Also this week, The White House released a report outlining actions for colleges and universities to do to help prevent sexual assault on their campus, including prevention and reporting. Just days later, the Department of Education released a list of 55 schools who are not complaint with Title IX or Clery Act guidelines and are under investigation for mishandling sexual assaults, including on-campus reporting and disclosing these figures to the DOE. Below is a cross-posted article from Cara Courchesne and the Bangor Daily News about the hits and misses of The White House report. We agree with Cara that though this is a great first step to addressing sexual assault prevention on college campuses, this step is the first of many institutional changes that will need to be made.
In a time of consistent reports of colleges and universities failing to take campus sexual violence seriously, the White House created the White House Task Force to Protect Students From Sexual Assault, which released its first report, Not Alone this week. As with many issues related to sexual violence, the issue of campus sexual violence is complex and multilayered, and the report addresses many of these issues.
The report is practical and commendable in its approaches to campus sexual violence response and prevention. It strikes a much needed (and often difficult) balance between sexual violence prevention, supporting and empowering students, holding offenders accountable, and encouraging transparency in college and university response to reports of sexual assault.

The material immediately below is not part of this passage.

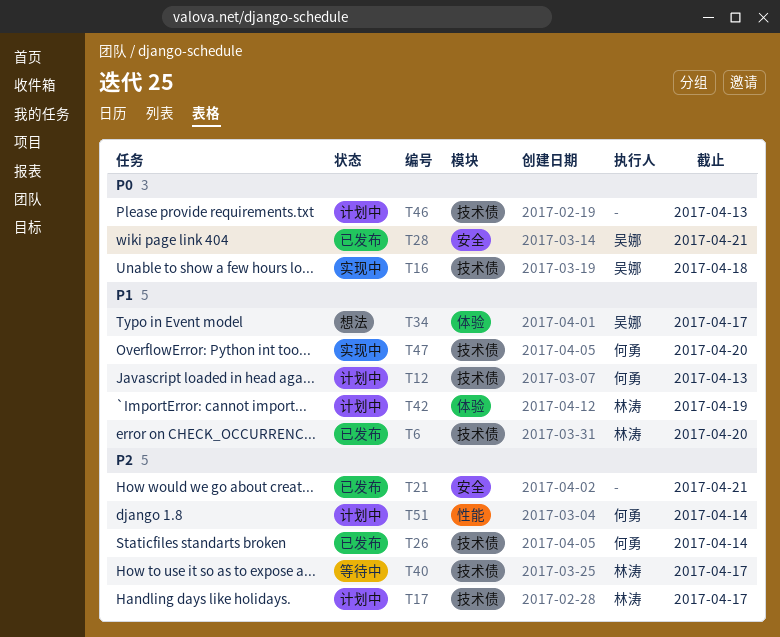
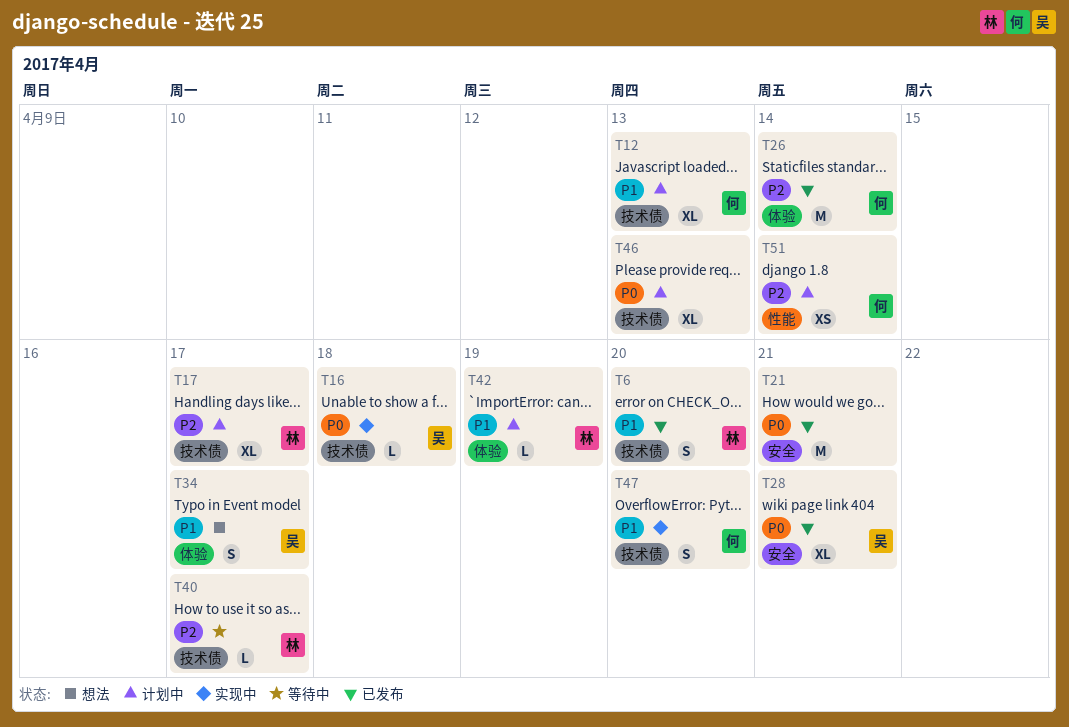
T21, priority: P2 -> P0
T26, label: 技术债 -> 体验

Thankfully, despite misguided comments from RAINN suggesting they do otherwise, the Task Force noted the need to focus on prevention and engaging men in prevention efforts. Colleges and universities are perfectly positioned for sexual violence prevention. Given the learning environment and close-knit community style of college campuses, programs like Green Dot and Maine-based Speak About It can have a real positive effect on increasing male engagement, bystander intervention, and sexual violence prevention.
The report discusses the importance of confidential services and campus/local sexual assault support center partnerships in victim healing and their ability to make informed decisions about how they wish to proceed in private. Sexual assault support centers have the expertise and the ability to provide free, confidential help for those in need. Maine’s sexual assault support centers have great relationships with the 35 colleges and universities across Maine.
The report also offers guidance on creating better disciplinary systems for colleges and universities, including urging schools to prohibit those involved in disciplinary processes from asking about a victim’s previous sexual history or the presence of a former consensual sexual relationship with the offender. The guidance also suggests that colleges prohibit the allowance of personal cross-examination between the victim and the offender.
However, the report does not include guidance on how to punish students found guilty of rape. As Jessica Valenti pointed out in a recent Guardian column, the significance of this issue can’t be understated. Students found in violation of their school’s sexual misconduct policy are often not expelled or even suspended, and in some instances are merely asked to write a letter of apology to their victim. The Task Force acknowledges that this report is merely a first step and we can only hope that a solution to punishing student rapists will be forthcoming.
It’s important to recognize the Task Force’s report and the efforts to address such a complex and enormous issue. Given the culture of tolerance – despite claims of “zero tolerance” – regarding sexual violence on campuses across the US, the recommendations are great first steps in turning the tide of college sexual violence victimization.